JSAI2019

Presentation information

General Session

General Session » [GS] J-9 Natural language processing, information retrieval

[1N4-J-9] Natural language processing, information retrieval: domain knowledge analysis

Tue. Jun 4, 2019 5:20 PM - 6:40 PM Room N (Front-right room of 1F Exhibition hall)

Chair:Tomoko Okuma Reviewer:Kugatsu Sadamitsu

5:40 PM - 6:00 PM

[1N4-J-9-02] Adding Multiple Subword Sequences to BiLSTM-CRF Model for Compound Name Extraction

〇Hiroto Sekine1, Go Urasawa1, Takashi Inui1, Tomoya Iwakura2 (1. Tsukuba Univ. / Riken AIP Fujitsu center, 2. Riken AIP Fujitsu center)

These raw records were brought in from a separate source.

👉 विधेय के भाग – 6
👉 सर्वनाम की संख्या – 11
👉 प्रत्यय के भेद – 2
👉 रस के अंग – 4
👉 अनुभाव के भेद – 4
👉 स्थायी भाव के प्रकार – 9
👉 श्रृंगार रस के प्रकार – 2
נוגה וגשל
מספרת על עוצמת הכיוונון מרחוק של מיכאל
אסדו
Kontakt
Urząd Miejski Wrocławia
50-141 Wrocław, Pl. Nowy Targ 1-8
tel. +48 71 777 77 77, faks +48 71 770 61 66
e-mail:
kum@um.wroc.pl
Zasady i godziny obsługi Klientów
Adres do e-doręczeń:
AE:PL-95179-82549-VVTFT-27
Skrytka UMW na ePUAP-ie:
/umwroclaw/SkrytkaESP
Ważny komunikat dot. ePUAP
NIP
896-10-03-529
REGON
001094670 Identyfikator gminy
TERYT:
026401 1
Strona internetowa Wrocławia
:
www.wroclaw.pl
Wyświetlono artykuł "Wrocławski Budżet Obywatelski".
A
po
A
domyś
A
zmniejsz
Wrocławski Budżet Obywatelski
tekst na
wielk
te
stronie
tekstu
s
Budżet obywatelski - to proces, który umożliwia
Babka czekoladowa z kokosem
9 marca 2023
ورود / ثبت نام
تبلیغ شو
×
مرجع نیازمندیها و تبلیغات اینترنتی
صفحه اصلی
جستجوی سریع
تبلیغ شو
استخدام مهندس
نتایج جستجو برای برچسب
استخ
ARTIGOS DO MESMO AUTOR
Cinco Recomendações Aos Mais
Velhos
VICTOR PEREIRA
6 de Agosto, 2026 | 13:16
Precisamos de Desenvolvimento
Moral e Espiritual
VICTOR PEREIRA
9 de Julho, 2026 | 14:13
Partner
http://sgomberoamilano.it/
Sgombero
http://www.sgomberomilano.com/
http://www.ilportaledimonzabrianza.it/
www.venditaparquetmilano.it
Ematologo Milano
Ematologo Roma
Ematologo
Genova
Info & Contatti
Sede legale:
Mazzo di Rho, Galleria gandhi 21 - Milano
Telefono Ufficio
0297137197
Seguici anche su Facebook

Keywords:Named Entity Recognition, Deep Learning, Subword

In this paper, we propose a BiLSTM-CRF model for extracting compound names from documents in chemical domain. The proposed model can be taken multiple subword sequences as input in order to obtain sufficient features for long span or unknown tokens. Subword LSTM units with contextual information are introduced in the input layer of the model. We conducted experiments based on CHEMDNER challenge to investigate the effectiveness of the model. As a result, the extraction accuracy outperformed the normal BiLSTM-CRF model, and experimental results on unknown words showed that the proposed method works better.